IEC chairman also reports the benefit of free electricity for employees will be cut as a part of a future reform.
The Israel Electric Corporation’s chairman promised on Wednesday to slash the benefit of free electricity for its employees, as well as lay off 2,000 of its permanent workers in a future comprehensive reform of the company.
Stressing the importance of entirely overhauling the IEC – which has a debt of over NIS 70 billion – as soon as possible, chairman Yiftah Ron-Tal discussed the provisions of a prospective reform at a Knesset Economic Affairs committee meeting, headed by MK Carmel Shama-Hacohen.
Crucial to the reform, according to Ron-Tal, would be flattening the organizational pyramid of the company, reducing the number of permanent workers by 2,000 and eliminating the employee benefit of receiving free electricity.
“There is no choice but to complete the reform in the beginning of 2013, in order to return the electric company to financial strength,” he said.

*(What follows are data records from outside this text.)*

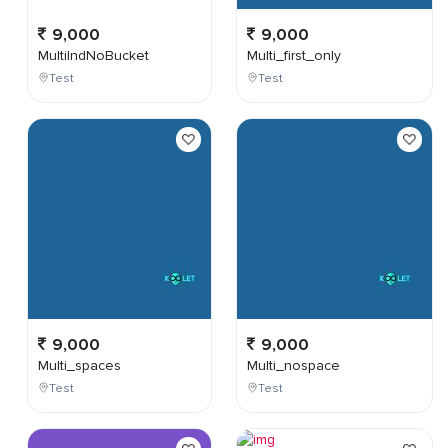
9,000
9,000
MultiIndNoBucket
Multi_first_only
Test
Test
9,000
9,000
Multi_spaces
Multi_nospace
Test
Test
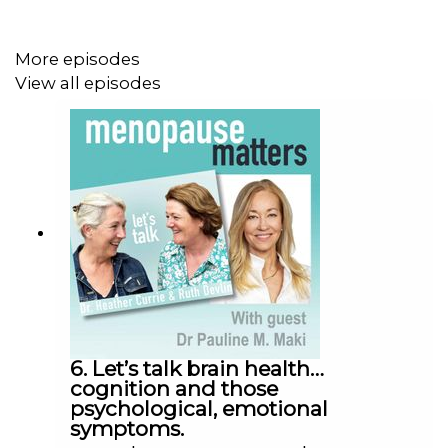
More episodes
View all episodes
6. Let’s talk brain health…
cognition and those
psychological, emotional
symptoms.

Emphasizing just how important finalizing a reform would be, Ron-Tal added: “If we would assemble for two weeks of discussions, we could close the reform before the election.”
Aaron Goldman, deputy director of the Government Companies Authority, said that in the past year and a half there have many ongoing discussions with the employees and management of the IEC, most with individuals involved with the company’s financial management system.
What has occurred in the electricity sector during the past year, however, is a crisis of cash flow, and only when the situation improves will it be possible to return to finishing reform discussions, Goldman explained.
Implementing the reform would cost about NIS 6 billion, an amount that would be repaid within a period of five to eight years, Ron-Tal explained. Through the reform, by the year 2020 the IEC would only be responsible for 60 percent of the country’s electricity production, with private producers generating approximately 3,000 megawatts – from sites such as the coal-fired Project D plant in Ashkelon, the Alon Tavor combined cycle natural gas facility and a Ramat Hovav site.
Energy and Water Minister Uzi Landau has repeatedly stressed the importance of encouraging the development of the private power sector, noting that this will also be a significant boost toward achieving Israel’s goal of having a 20% power reserve supply by 2020. The first of the private power plants to open will be the 140-megawatt OPC combined cycle power station in Rotem, which will be followed by 840 megawatts from Dorad near Ashkelon and then an additional 880 megawatts from Dalia Power Energies at Tzafit, he told The Jerusalem Post in an interview earlier this month.
At the meeting on Wednesday, members of the Economic Affairs Committee decided to approve an electricity sector decree which postpones for an additional year – until January 1, 2014 – the expiration dates for the production and distribution licenses of the IEC.
Last year, Shama-Hacohen’s committee had refused to enact an automatic extension process for IEC licenses, but later amended the law to stipulate that the government could, in fact, continue to order one-year extensions until the end of 2013.
After the end of 2013, the government will no longer be able to simply extend IEC licenses by decree, but will instead need to go through the passage of three legislative readings to accomplish this, according to the committee.
“Maybe we are requesting an extension for the licenses if not for the last time, then for the next-to-last time,” Ron-Tal said.